E o alerta tampouco deve impedir que a população do Texas dobre daqui até 2040, apesar do possível esgotamento do aqüífero Ogallala, que se estende por sob oito Estados da região das grandes planícies.

Slogans vazios
A despeito de muitos slogans recentes sobre "crescimento inteligente" e uso inteligente da água, as incorporadoras imobiliárias que operam no deserto continuam a criar subúrbios do mesmo modelo burro, ambientalmente ineficiente, que prejudica o sul da Califórnia há décadas.
O trunfo dos defensores da livre iniciativa no sudoeste, além disso, é o fato de que a maior parte da água disponível nos sistemas fluviais dos rios Colorado e Grande é ainda dedicada à irrigação agrícola.
Mesmo que o "pico das águas" tenha chegado e partido, a expansão imobiliária no deserto poderia se sustentar, em médio prazo, pela eliminação das lavouras de algodão e alfafa, enquanto os grandes agricultores se manteriam ricos vendendo seus direitos sobre a água subsidiados pelo governo federal aos subúrbios urbanos sedentos.
Um protótipo dessa reestruturação já pode ser visto no Vale Imperial, da Califórnia, região que tem recebido forte atenção de San Diego no que tange à aquisição de direitos sobre a água. Como resultado, um passageiro atento de avião já começa a perceber a presença cada vez maior, nos últimos tempos, de campos sem cultivo, em meio às plantações de alfafa e melões que caracterizam a região.
Uma solução mais futurista seria a opção "saudita". Steve Erie, professor da Universidade da Califórnia, em San Diego, que escreveu extensamente sobre a política de água no sul da Califórnia, disse que os incorporadores de imóveis no deserto no sudoeste e na baixa Califórnia confiam em que podem manter a população abastecida por meio da dessalinização da água marinha.
"O novo mantra das agências de água, evidentemente, é incentivar a conservação e a recuperação, mas os incorporadores gananciosos estão lançando olhares cobiçosos ao Pacífico, pensando na alquimia da dessalinização, apesar de suas conseqüências ambientais perniciosas."
De qualquer modo, diz Erie, os mercados e políticos continuarão a votar na suburbanização descontrolada e de alto impacto que pavimenta e comercializa milhares de quilômetros quadrados na frágil ecologia dos desertos de Mojave, Sonora e Chihuahua.

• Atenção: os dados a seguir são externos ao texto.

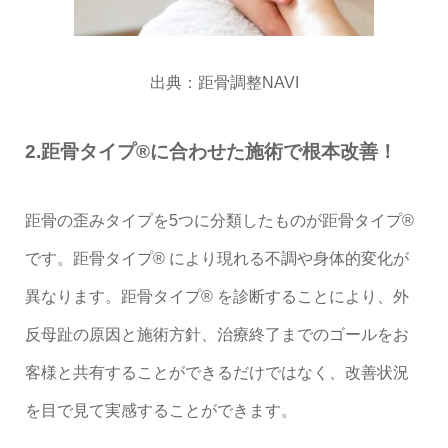
出典：
距骨調整NAVI
2.距骨タイプ®に合わせた施術で根本改善！
距骨の歪みタイプを5つに分類したものが距骨タイプ®
です。距骨タイプ® により現れる不調や身体的変化が
異なります。距骨タイプ® を診断することにより、外
反母趾の原因と施術方針、治療終了までのゴールをお
客様と共有することができるだけではなく、改善状況
を目で見て実感することができます。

À medida que o preço da água aumenta, o ônus do ajuste ao novo regime climático e hidrológico cairá sobre grupos subalternos, como trabalhadores rurais (empregos ameaçados pela transferência de água), pobres urbanos, agricultores de baixa produção (entre os quais muitos indígenas americanos) e, especialmente, as populações rurais do norte do México, que já estão em risco.
De fato, o fim da era da água barata no sudoeste -especialmente porque pode coincidir com o fim da era da energia barata- acentuará os graus já elevados de desigualdade racial e de classe na região e levará mais imigrantes a apostarem contra a morte em perigosas travessias dos desertos fronteiriços.
Aliás, não é preciso muita imaginação para adivinhar o futuro grito de guerra das milícias: "Eles vêm roubar nossa água!".
Como aponta Jared Diamond no recente "Colapso" [Ed. Record], os antigos anasazis não sucumbiram apenas à seca mas ao impacto da aridez inesperada sobre uma terra explorada em excesso e habitada por pessoas despreparadas para fazer sacrifícios no quanto a seu "dispendioso estilo de vida".
Em última instância, eles preferiram devorar uns aos outros.


Este texto foi publicado na Nation.Tradução de Paulo Migliacci.